Inspiration

On every blockchain mainnet, liquidity is dispersed across multiple DEXes. Whenever traders swap token A for token B, huge price impact occurs due to the lack of liquidity. Data shows that over 90% of trades with slippage in the interval [0.49%, 0.5%] were MEV attacked. Also, total profit from malignant MEV, also known as sandwich attack, exceeds $1.2B, and net profit from arbitrage MEV other than sandwich attacks profit is $297M since August 2020. As a result, demands for swap decrease, which in turn decreases liquidity providers’ profit. Hence, they become more reluctant to provide liquidity to the pools, and this decreased liquidity makes the price impact bigger, falling into a vicious cycle. Building our own DEX aggregator, LinkSwap, was motivated by our willingness to end this vicious cycle and improve market efficiency.

What it does

Linkswap finds the optimal route possible in the current block by searching all DEXes and executes the swap. It then provides MEV protection and minimize the slippage by cyclic arbitrage using flashloans whenever possible. For high-frequency DeFi quant trading firm whose trading lot size is larger than $500k, only 0.02% improvement in output can save about $1k in 10 swaps.

How we built it

We fetched block data from solidity viewer codes and built the search algorithm to find the optimal swap route. We investigated AMMs of all DEXes and made optimal engine using rust. We executed transactions by deploying contracts in the hardhat framework. For user UI/UX, we used typescript and nestjs to interact with server(go) and web app. We accumulated time-series data by using Redis to provide a robust price oracle(time-weighted / liquidity-weighted pricing) using our optimal engine. We deployed web-app, server for app service, using argocd & amazon service in the mainnet environment. We used Quicknode and allthatnode API for executing transactions and fetching the blockchain data.

Challenges we ran into

Adapting the interface for each DEX was one of the biggest obstacles, as there was little technical documentation and information on the contract address. Integrating the front-end & back-end was difficult to build due to the time difference.

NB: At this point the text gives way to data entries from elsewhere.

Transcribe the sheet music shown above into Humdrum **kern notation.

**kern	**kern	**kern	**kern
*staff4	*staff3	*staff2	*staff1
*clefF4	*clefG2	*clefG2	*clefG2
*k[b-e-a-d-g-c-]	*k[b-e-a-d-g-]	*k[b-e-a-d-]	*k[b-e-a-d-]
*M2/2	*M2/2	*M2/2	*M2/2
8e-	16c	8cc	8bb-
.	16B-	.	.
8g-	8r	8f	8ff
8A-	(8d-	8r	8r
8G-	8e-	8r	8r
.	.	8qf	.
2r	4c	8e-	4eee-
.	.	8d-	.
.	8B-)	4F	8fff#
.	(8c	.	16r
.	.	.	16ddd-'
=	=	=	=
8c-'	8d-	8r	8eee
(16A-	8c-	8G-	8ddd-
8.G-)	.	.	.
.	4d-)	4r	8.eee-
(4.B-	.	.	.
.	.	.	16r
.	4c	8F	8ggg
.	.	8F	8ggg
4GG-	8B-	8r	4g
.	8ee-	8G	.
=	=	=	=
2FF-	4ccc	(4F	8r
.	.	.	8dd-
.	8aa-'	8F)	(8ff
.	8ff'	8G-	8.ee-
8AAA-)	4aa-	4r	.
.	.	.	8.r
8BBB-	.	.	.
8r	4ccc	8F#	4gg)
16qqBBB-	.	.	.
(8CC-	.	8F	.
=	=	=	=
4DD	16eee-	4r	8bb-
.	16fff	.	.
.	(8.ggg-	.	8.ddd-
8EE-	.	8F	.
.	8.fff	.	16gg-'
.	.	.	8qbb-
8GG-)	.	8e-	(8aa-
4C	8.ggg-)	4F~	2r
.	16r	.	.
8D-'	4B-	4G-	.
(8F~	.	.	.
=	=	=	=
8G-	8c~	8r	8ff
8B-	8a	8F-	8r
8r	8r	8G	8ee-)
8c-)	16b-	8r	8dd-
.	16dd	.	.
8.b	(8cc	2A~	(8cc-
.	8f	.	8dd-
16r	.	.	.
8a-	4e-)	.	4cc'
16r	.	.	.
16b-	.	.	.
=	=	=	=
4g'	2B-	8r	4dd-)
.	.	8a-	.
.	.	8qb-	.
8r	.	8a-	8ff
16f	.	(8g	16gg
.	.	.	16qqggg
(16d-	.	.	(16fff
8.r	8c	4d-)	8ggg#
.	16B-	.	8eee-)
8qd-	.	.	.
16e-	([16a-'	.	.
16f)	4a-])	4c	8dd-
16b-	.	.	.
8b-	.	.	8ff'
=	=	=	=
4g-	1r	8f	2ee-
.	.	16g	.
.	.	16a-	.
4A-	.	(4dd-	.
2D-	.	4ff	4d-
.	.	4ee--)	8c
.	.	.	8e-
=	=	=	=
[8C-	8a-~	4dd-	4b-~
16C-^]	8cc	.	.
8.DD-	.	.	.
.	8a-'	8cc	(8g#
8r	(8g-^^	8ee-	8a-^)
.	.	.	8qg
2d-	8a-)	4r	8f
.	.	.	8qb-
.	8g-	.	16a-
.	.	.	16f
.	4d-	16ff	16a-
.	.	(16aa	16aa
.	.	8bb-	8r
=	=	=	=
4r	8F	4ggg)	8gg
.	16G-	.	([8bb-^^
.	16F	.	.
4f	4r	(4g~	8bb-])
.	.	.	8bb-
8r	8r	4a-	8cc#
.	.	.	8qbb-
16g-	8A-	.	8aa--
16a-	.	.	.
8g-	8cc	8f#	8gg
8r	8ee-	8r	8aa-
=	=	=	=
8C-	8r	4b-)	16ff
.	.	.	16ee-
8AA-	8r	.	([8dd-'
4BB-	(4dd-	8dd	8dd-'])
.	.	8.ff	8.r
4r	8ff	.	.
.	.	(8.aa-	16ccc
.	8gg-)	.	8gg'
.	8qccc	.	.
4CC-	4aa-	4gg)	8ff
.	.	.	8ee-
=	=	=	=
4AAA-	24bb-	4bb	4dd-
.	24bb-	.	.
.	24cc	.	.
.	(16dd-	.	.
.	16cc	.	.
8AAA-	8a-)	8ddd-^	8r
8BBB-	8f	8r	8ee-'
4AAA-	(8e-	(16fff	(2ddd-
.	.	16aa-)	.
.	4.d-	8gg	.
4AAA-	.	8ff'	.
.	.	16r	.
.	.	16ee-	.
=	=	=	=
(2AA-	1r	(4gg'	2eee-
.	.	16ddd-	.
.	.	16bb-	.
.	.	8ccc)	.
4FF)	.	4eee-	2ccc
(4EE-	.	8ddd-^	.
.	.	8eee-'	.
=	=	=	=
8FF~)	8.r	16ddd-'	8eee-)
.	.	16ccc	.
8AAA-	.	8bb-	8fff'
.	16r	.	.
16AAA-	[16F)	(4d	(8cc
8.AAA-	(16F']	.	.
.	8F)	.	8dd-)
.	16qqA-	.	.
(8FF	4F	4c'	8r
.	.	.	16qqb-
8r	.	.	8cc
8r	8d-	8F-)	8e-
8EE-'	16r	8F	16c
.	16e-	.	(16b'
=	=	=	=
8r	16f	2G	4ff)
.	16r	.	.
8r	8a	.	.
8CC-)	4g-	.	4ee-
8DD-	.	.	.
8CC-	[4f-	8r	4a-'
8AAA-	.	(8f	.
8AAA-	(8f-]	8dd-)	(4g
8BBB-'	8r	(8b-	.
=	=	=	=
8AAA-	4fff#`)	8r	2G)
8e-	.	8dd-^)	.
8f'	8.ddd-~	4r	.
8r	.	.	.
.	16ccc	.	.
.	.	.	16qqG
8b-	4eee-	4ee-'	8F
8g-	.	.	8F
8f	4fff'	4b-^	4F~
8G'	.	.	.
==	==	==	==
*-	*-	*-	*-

Accomplishments that we're proud of

Our main accomplishment is aggregating separated liquidities and maximizing users' outputs by using routing engine combined with cyclic arbitrage logic, thereby minimizing users’ slippage. By doing so, we could solve the big huddle of low swap willingness problem. When cyclic arbitrage didn’t start from the native tokens of the blockchain, the profitability of cyclic arbitrage had to be reevaluated considering the price of the native token for paying the gas fee. At this point, Chainlink oracle played a key role in feeding our protocol the accurate price of the native token.

What we learned

We investigated ERC20 token specs as tax tokens made a lot of problems in the DEX Aggregating router. Also, we went through many DEX interfaces and AMM modeling. We integrated curveV1, Balancer, and UniV2 models but it would be expanded to any other AMMs such as curveV2, UniV3.

What's next for LinkSwap

Our roadmap of Linkswap is as follows. In this hackathon, Linkswap provides a Polygon & BNB chain DEX aggregator V2. Afterwards, we will provide a swapping function and an order book trade matching solution with Multichain and CEX integration. Eventually, we will expand our product to a multichain cross-swapping function, aggregating both EVM compatible and EVM incompatible mainnets. This will contribute to decreasing the price impact and slippage and maximizing DeFi traders’ experience.